Start of Records for this task
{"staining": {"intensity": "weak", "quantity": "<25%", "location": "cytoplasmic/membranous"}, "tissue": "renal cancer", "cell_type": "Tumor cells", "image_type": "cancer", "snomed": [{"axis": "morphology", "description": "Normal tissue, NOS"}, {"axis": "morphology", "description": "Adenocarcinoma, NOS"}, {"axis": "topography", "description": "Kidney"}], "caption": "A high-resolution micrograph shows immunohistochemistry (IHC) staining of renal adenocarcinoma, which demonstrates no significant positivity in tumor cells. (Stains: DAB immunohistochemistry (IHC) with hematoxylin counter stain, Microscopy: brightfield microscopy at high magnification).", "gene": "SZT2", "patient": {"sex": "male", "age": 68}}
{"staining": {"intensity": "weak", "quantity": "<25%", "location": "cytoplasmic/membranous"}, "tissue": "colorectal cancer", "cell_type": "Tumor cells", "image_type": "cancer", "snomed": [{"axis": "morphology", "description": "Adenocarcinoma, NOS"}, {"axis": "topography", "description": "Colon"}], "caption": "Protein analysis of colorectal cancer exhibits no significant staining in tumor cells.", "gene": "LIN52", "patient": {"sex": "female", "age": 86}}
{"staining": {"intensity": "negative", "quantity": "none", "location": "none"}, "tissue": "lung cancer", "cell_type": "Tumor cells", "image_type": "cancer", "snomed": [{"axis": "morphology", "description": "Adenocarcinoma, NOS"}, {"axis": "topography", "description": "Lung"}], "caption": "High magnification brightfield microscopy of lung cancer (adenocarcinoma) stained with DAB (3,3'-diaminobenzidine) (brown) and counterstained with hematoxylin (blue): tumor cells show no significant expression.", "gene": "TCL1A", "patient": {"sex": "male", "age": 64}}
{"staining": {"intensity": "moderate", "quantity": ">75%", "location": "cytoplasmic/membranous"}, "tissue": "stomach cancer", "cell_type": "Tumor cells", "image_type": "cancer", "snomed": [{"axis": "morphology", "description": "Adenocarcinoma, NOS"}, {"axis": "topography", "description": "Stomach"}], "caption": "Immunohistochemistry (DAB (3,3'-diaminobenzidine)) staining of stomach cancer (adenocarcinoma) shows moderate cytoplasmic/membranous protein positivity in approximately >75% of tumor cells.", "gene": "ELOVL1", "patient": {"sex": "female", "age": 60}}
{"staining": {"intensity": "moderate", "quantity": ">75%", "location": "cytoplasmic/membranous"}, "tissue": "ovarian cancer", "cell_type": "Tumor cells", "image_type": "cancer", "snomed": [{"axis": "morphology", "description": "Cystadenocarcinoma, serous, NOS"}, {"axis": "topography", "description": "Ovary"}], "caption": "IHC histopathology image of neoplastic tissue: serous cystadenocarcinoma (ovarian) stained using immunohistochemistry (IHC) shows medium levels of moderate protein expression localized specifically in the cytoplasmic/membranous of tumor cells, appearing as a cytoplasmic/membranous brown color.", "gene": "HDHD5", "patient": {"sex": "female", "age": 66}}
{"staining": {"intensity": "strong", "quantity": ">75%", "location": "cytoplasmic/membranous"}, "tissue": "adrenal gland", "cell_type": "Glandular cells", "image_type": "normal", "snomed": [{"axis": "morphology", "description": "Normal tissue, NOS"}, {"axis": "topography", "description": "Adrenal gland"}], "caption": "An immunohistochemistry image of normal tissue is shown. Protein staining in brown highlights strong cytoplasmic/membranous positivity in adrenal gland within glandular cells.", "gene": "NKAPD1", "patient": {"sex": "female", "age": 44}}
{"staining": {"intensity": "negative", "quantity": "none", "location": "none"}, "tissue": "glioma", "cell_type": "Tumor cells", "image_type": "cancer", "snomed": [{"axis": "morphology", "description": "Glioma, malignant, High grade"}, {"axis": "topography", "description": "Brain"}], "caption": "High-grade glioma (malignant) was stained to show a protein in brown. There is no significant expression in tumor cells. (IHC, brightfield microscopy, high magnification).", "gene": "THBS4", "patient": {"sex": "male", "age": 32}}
End of Records for this task
> Exercise description: Copy the lines above exactly, beginning at the line that has "magnification brightfield microscopy" and stopping after the line that has "(DAB (3,3'-diaminobenzidine)) staining", and omit the rest.

> Response to this task:
{"staining": {"intensity": "negative", "quantity": "none", "location": "none"}, "tissue": "lung cancer", "cell_type": "Tumor cells", "image_type": "cancer", "snomed": [{"axis": "morphology", "description": "Adenocarcinoma, NOS"}, {"axis": "topography", "description": "Lung"}], "caption": "High magnification brightfield microscopy of lung cancer (adenocarcinoma) stained with DAB (3,3'-diaminobenzidine) (brown) and counterstained with hematoxylin (blue): tumor cells show no significant expression.", "gene": "TCL1A", "patient": {"sex": "male", "age": 64}}
{"staining": {"intensity": "moderate", "quantity": ">75%", "location": "cytoplasmic/membranous"}, "tissue": "stomach cancer", "cell_type": "Tumor cells", "image_type": "cancer", "snomed": [{"axis": "morphology", "description": "Adenocarcinoma, NOS"}, {"axis": "topography", "description": "Stomach"}], "caption": "Immunohistochemistry (DAB (3,3'-diaminobenzidine)) staining of stomach cancer (adenocarcinoma) shows moderate cytoplasmic/membranous protein positivity in approximately >75% of tumor cells.", "gene": "ELOVL1", "patient": {"sex": "female", "age": 60}}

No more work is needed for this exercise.